Compassion begins to replace ambition. Love, presence, and gratitude become more fulfilling than status, profits, or trophies. We crave balance over burnout. Collaboration over competition. Meaning over metrics.
Interestingly, if we zoom out, we can apply this same model to nations and cultures. Countries, like people, have a collective “soul stage” made up of the individuals within them.
Take the United States, for example. I’d place it as a mid-level soul: highly competitive and deeply driven, but still learning emotional maturity. Still uncomfortable with nuance. Still believing that more is always better. Despite its global wins, the U.S. currently ranks just 23rd in happiness (as of 2025). You might liken it to a gifted teenager—bold, eager, and ambitious, but angsty and still figuring out how to live well and in balance. As much as a parent wants to protect their child, sometimes the child has to make their own mistakes to truly grow.
So when Scottie Scheffler wonders what the point of winning is, I don’t see someone losing strength.
I see someone evolving.
He’s beginning to look beyond the leaderboard.
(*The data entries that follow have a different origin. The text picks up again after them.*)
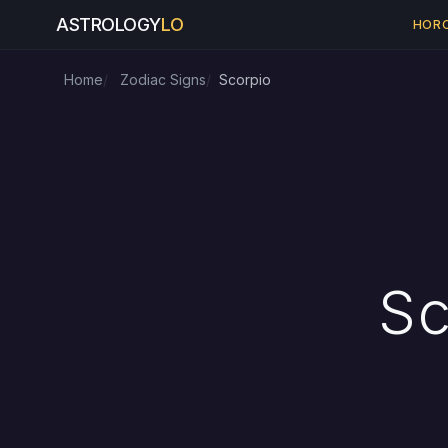
ASTROLOGY
LO
HOR
Home
Zodiac Signs
Scorpio
Sc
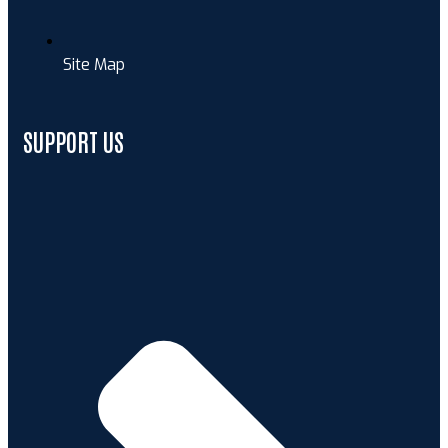
Site Map
SUPPORT US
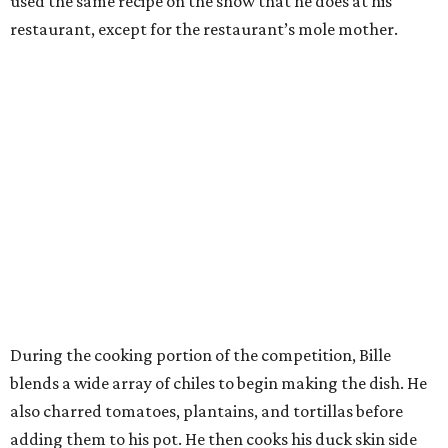
used the same recipe on the show that he does at his
restaurant, except for the restaurant’s mole mother.
During the cooking portion of the competition, Bille
blends a wide array of chiles to begin making the dish. He
also charred tomatoes, plantains, and tortillas before
adding them to his pot. He then cooks his duck skin side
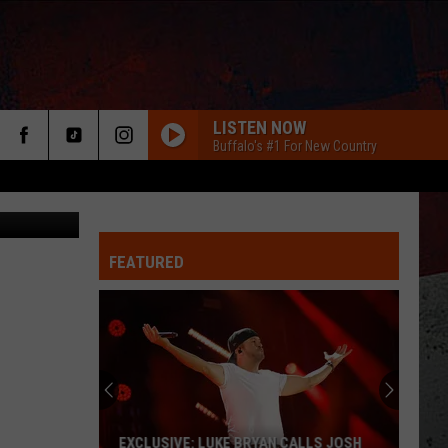
LISTEN NOW
Buffalo's #1 For New Country
FEATURED
ER
EXCLUSIVE: LUKE BRYAN CALLS JOSH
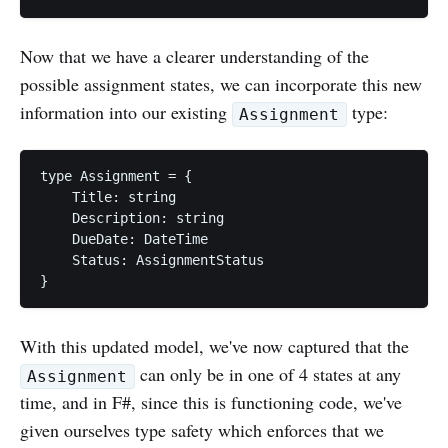
Now that we have a clearer understanding of the
possible assignment states, we can incorporate this new
information into our existing
type:
Assignment
type Assignment = {

    Title: string

    Description: string

    DueDate: DateTime

    Status: AssignmentStatus

With this updated model, we've now captured that the
can only be in one of 4 states at any
Assignment
time, and in F#, since this is functioning code, we've
given ourselves type safety which enforces that we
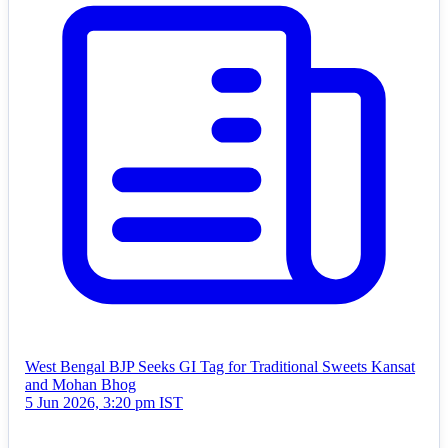
West Bengal BJP Seeks GI Tag for Traditional Sweets Kansat
and Mohan Bhog
5 Jun 2026, 3:20 pm IST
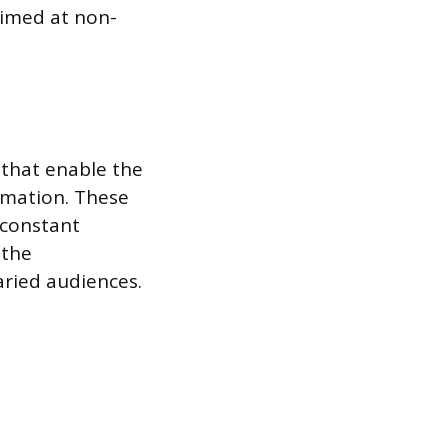
 aimed at non-
s that enable the
rmation. These
 constant
 the
aried audiences.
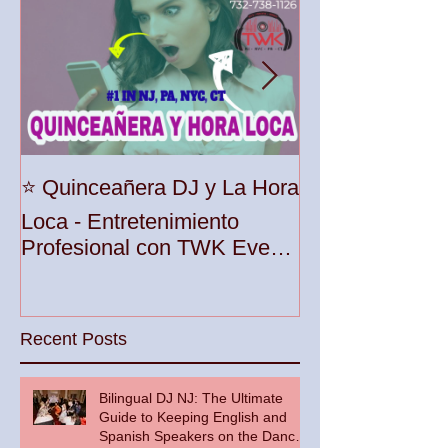
Unleash the Be
⭐️ Quinceañera DJ y La Hora
Your Party wit
Loca - Entretenimiento
Premier DJ Ser
Profesional con TWK Events
Woodbridge To
& DJ Prophet
Recent Posts
Bilingual DJ NJ: The Ultimate
Guide to Keeping English and
Spanish Speakers on the Dance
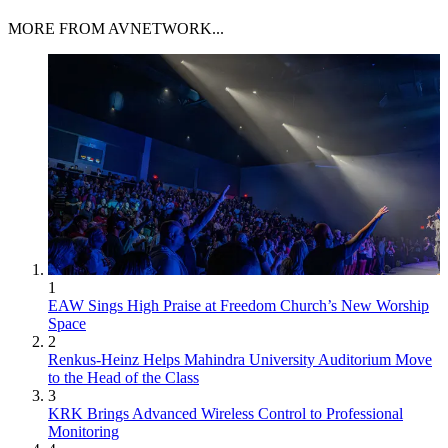
MORE FROM AVNETWORK...
1
EAW Sings High Praise at Freedom Church’s New Worship
Space
2
Renkus-Heinz Helps Mahindra University Auditorium Move
to the Head of the Class
3
KRK Brings Advanced Wireless Control to Professional
Monitoring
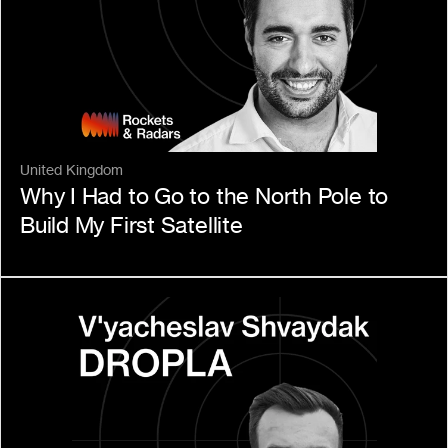
United Kingdom
Why I Had to Go to the North Pole to 
Build My First Satellite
Beyond metrics of success that carry a lower vibration. And yet, in a poetic twist, Scheffler did go on to win The Open. But that only reinforces the point: even at the pinnacle, the question remains. And if more of us in the golf and sports world — and in U.S. culture at large — started asking similar questions, we might discover that the more meaningful trophy isn’t about accumulating or beating others at all costs.
It’s about awakening and evolving to something more than winning could ever promise.